Inner product space - minimization.

The question is : If the vector space C[1,1] of continuous real valued functions on the interval [1,1] is equipped with the inner product defined by (f,g)=1−1 intf(x)g(x)dx

Find the linear polynomial g(t) nearest to f(t) = e^t?

So I understand the solution will be given by (u1,e^t).u1/||u1|| + (u2,e^t).u2/||U2||

But I am having trouble understanding what u1 and u2 should be. I understand they must be othorgonal and basis for a subspace S ∈ C[-1,1].

However Im not too sure what dimension this basis should be of, and not 100% sure what is meant by the vector space C[-1,1].

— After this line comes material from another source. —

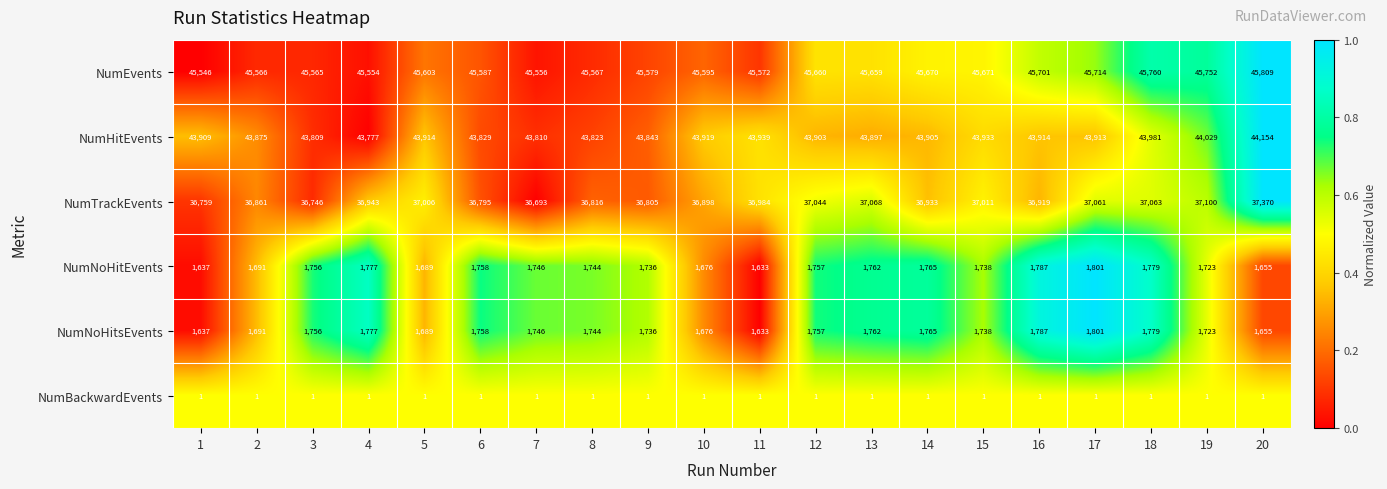

Where is NumHitEvents nearest to the value 43965?

18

(The solution uses 1 and t as u1 and u2....)

Many thanks in advance for any assistance.

You clearly haven't organised your thoughts very well. I will try to summarise for you.

- The vector space C[-1,1] is defined in the first line of your post. It is the space of continuous real valued functions on the interval [-1,1]. An element in this space is therefore a continuous function f: [-1,1] --> R and scalar multiplication is given by multiplication on the image of your function i.e.

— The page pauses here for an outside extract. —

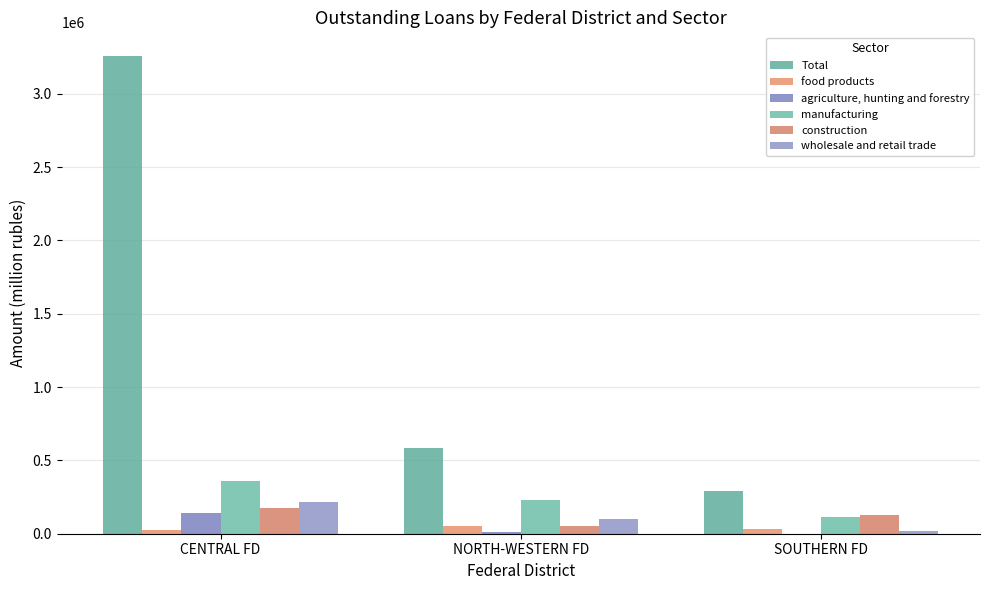

What is the total value across all series at SOUTHERN FD?

584125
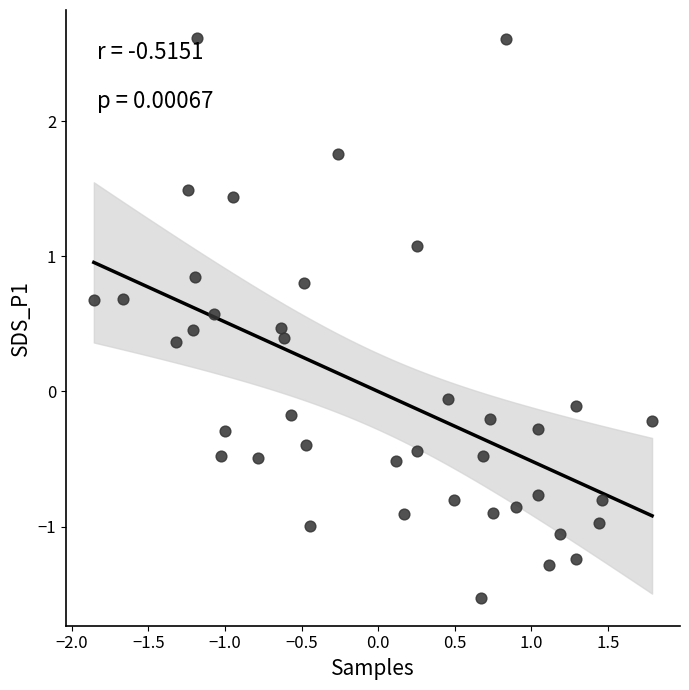

What is the range of X values (max minus min)?

3.6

$\lambda \cdot f$ is the function given by $x \mapsto \lambda f(x)$.

- The question is asking you to find the linear polynomial that is nearest to e^t. By linear polynomial, I am assuming they mean a function of the form g(t) = at+b.

- The distance or metric in an inner product space is the one induced by the norm induced by the inner product unless otherwise stated. In more detail, in this instance, the distance between two functions f and g is given by
$\sqrt{(f-g,f-g)} = \sqrt{\int_{[-1,1]}(f-g)(t)(f-g)(t)\mathrm{d}t}$.

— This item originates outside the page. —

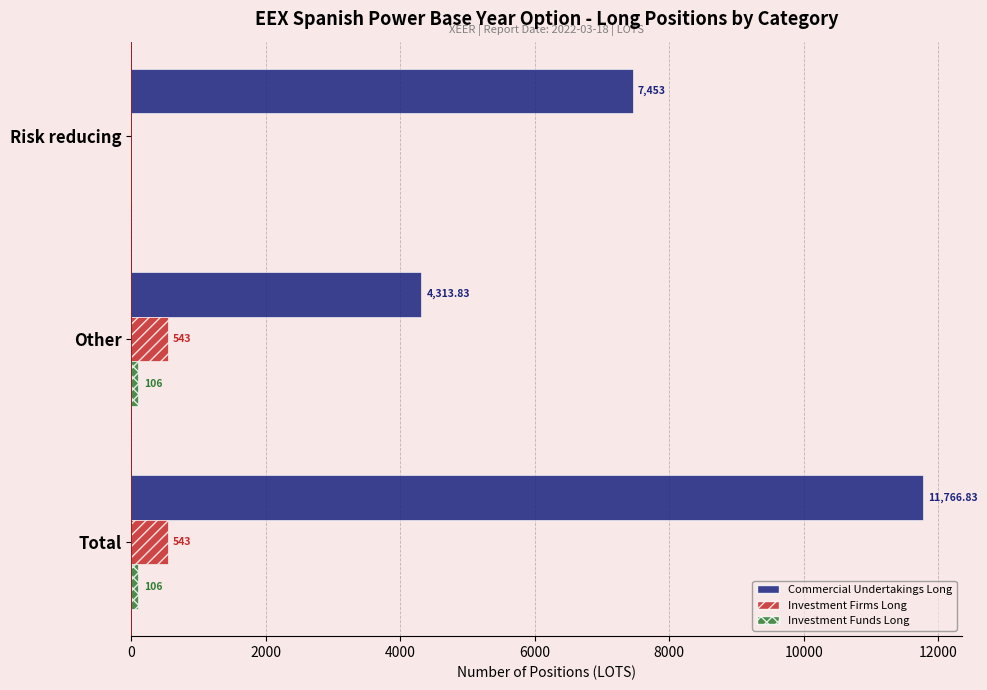

At which label is Commercial Undertakings Long closest to 8040?

Risk reducing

- You therefore need to substitute f(t)=e^t and g(t)=at+b and simply find the values of a and b which minimise the resulting distance.

Why a function of the form g(t)=at + b? How do we know the polynomial is of degree 1-dimension 2 ? Is this from f:[-1,1]---> R? Im also still not sure what this means? What is the interval representing?

How do you then go about solving for a and b ?

Thanks alot.

Why a function of the form g(t)=at + b? How do we know the polynomial is of degree 1-dimension 2 ? Is this from f:[-1,1]---> R? Im also still not sure what this means? What is the interval representing?

How do you then go about solving for a and b ?

Thanks alot.

The question is : If the vector space C[1,1] of continuous real valued functions on the interval [1,1] is equipped with the inner product defined by (f,g)=1−1 intf(x)g(x)dx

Find the linear polynomial g(t) nearest to f(t) = e^t?

So I understand the solution will be given by (u1,e^t).u1/||u1|| + (u2,e^t).u2/||U2||

But I am having trouble understanding what u1 and u2 should be. I understand they must be othorgonal and basis for a subspace S ∈ C[-1,1].

However Im not too sure what dimension this basis should be of, and not 100% sure what is meant by the vector space C[-1,1].

(The solution uses 1 and t as u1 and u2....)

Many thanks in advance for any assistance.

As Davos says, you are told that the function is linear.

Yes, you are looking for a function g:[-1,1] ---> R since this is the space you are working in.

A function f:[-1,1] ---> R is something that associates to each real number from -1 to 1 a real number. The interval just represents all numbers between (and including) those two values... there isn't much more to say.

Have you actually calculate the distance between e^t and an arbitrary linear function yet? Actually calculate it and then worry about how you can find the coefficients making the distance as small as possible. If you do the calculation - you will probably see how. In any case, come back and asked when you tried yourself if you get stuck - I am not completely answering your homework for you.

1)Okay so using pythagorous to calculate the distance
I have:
||(f-g),(f-g)||=(||f^2||-||g^2||)^1/2
Evaluating ||f||^2 and ||g||^2 independently and using the RHS gives the distance as
((1/2(e^2-e^-2)-2a(^2)/3-2b^2))^1/2
- So I assume to minimise this a^(2)/3=-b^2, but this looks different than the solution

2) So the interval specified has no influence on the answer?

You have calculated the distance wrong and misapplied pythagoras which you don't even need here because it is just as simple to do it directly (as suggested already) just try it.

What do you mean the interval has no influence? The interval is used in the definition of the space. I think your problem is that you don't understand what a function is or what an integral is. A function consists of a domain and a codomain and a an association of one element of the latter to each of the former. The inner product space that this question is about is defined to be the set of all continuous functions with a specific domain i.e. [-1,1] and codomain R.

The space you are considering is the space of functions on that interval. When you work out the distance, you integrate over that interval. Look, if you are really interested, rephrase the question by replacing the interval [-1,1] with some other interval and check the answer for yourself.